*** Opening of Collected material ***

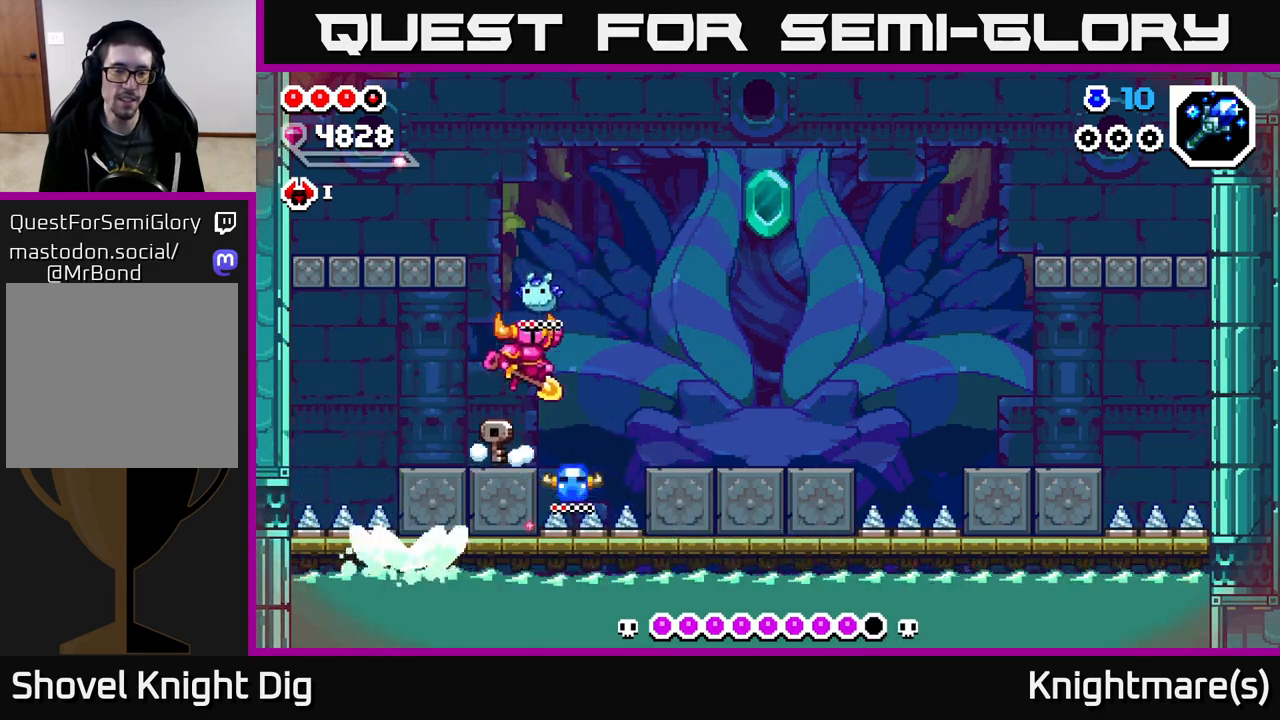
{"buttons": ["A"], "left_stick": "down-right", "right_stick": "center", "events": [[367, "left_stick", "down"], [483, "left_stick", "down-right"]]}
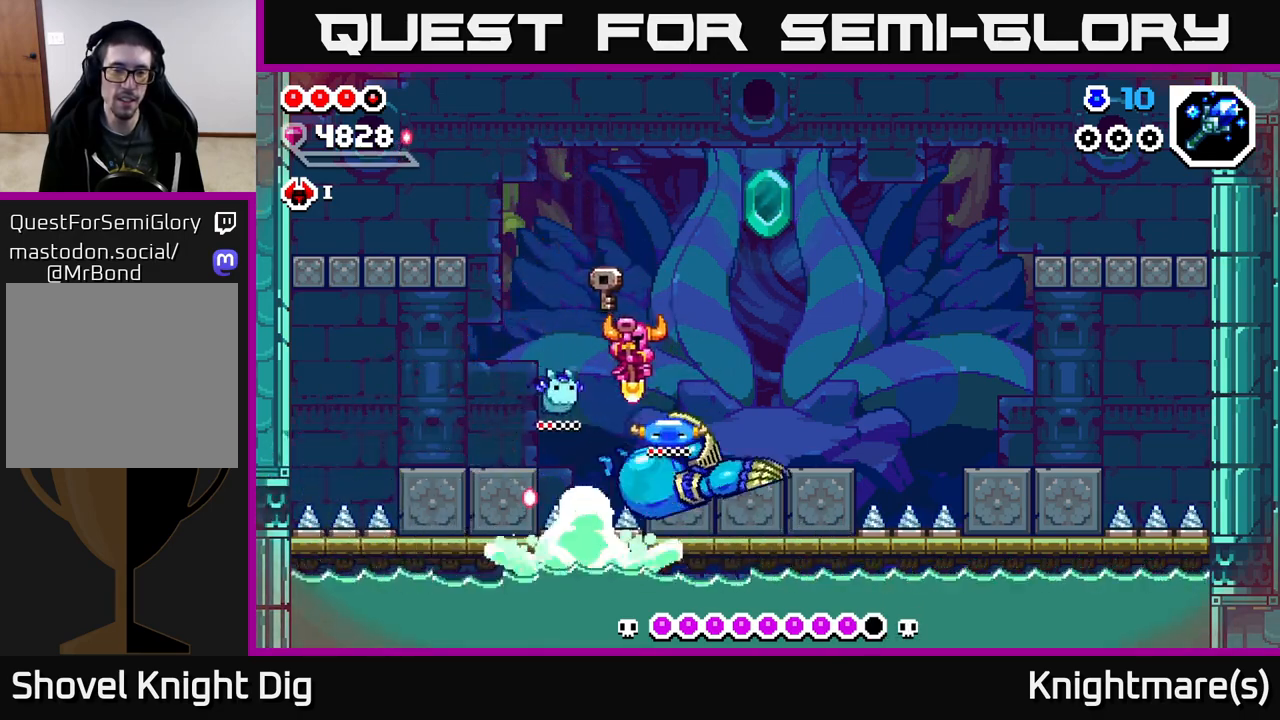
{"buttons": [], "left_stick": "right", "right_stick": "center", "events": [[200, "A", "up"], [300, "left_stick", "right"]]}
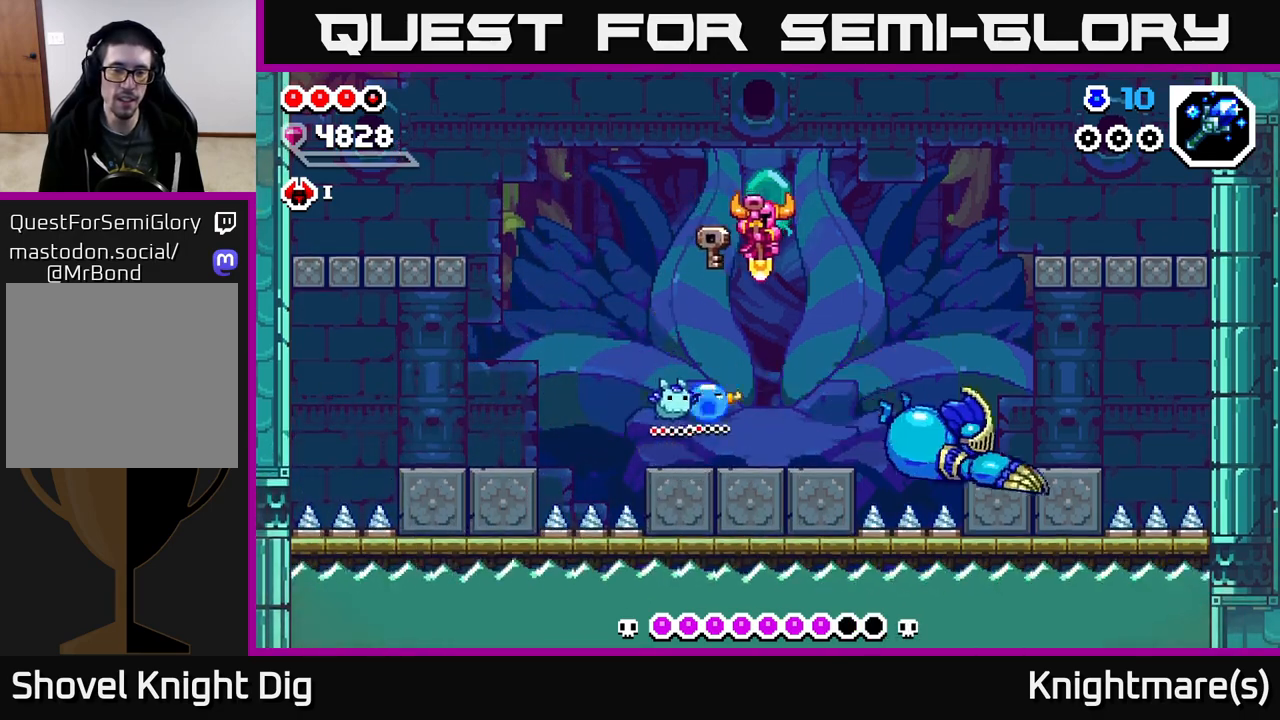
{"buttons": [], "left_stick": "right", "right_stick": "center", "events": [[17, "left_stick", "center"], [183, "left_stick", "left"], [350, "left_stick", "center"], [450, "left_stick", "right"]]}
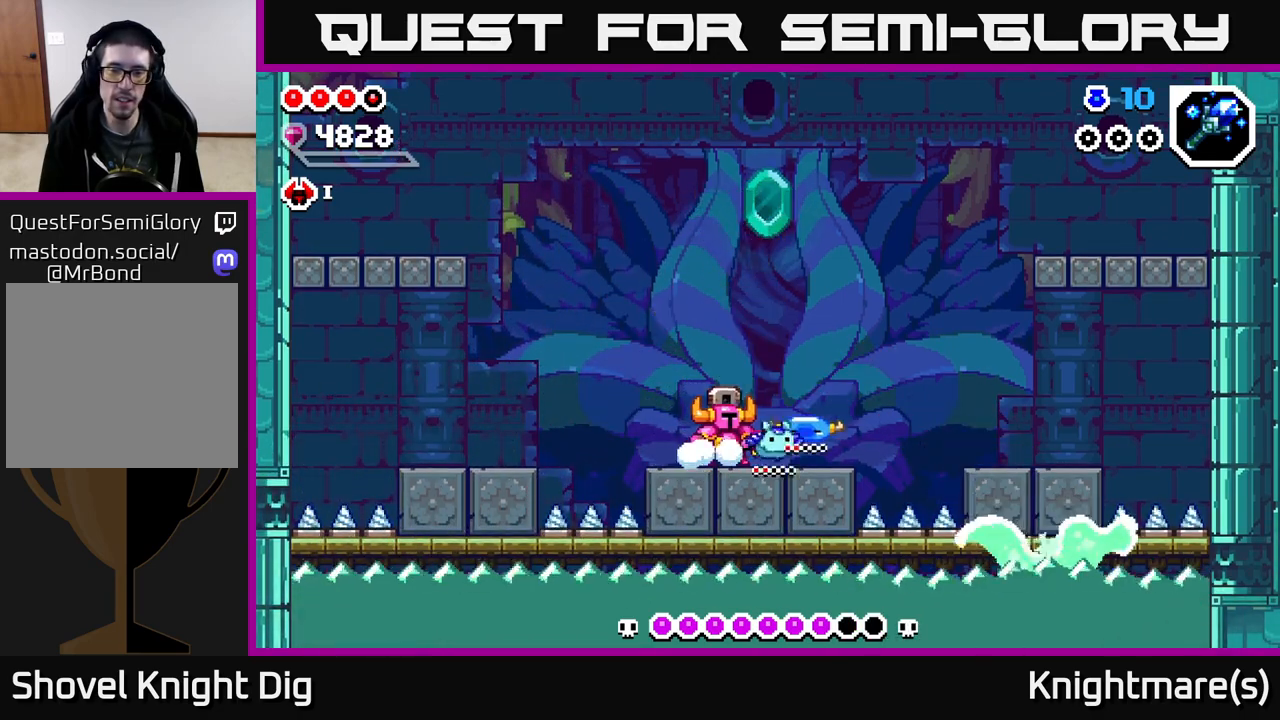
{"buttons": [], "left_stick": "center", "right_stick": "center", "events": [[50, "left_stick", "center"], [400, "Y", "down"], [483, "Y", "up"]]}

*** Close of Collected material ***

> **Assigned task**: Only the pictures in the listing above get left out; print everything else exactly.

> **Finished task**:
{"buttons": ["A"], "left_stick": "down-right", "right_stick": "center", "events": [[367, "left_stick", "down"], [483, "left_stick", "down-right"]]}
{"buttons": [], "left_stick": "right", "right_stick": "center", "events": [[200, "A", "up"], [300, "left_stick", "right"]]}
{"buttons": [], "left_stick": "right", "right_stick": "center", "events": [[17, "left_stick", "center"], [183, "left_stick", "left"], [350, "left_stick", "center"], [450, "left_stick", "right"]]}
{"buttons": [], "left_stick": "center", "right_stick": "center", "events": [[50, "left_stick", "center"], [400, "Y", "down"], [483, "Y", "up"]]}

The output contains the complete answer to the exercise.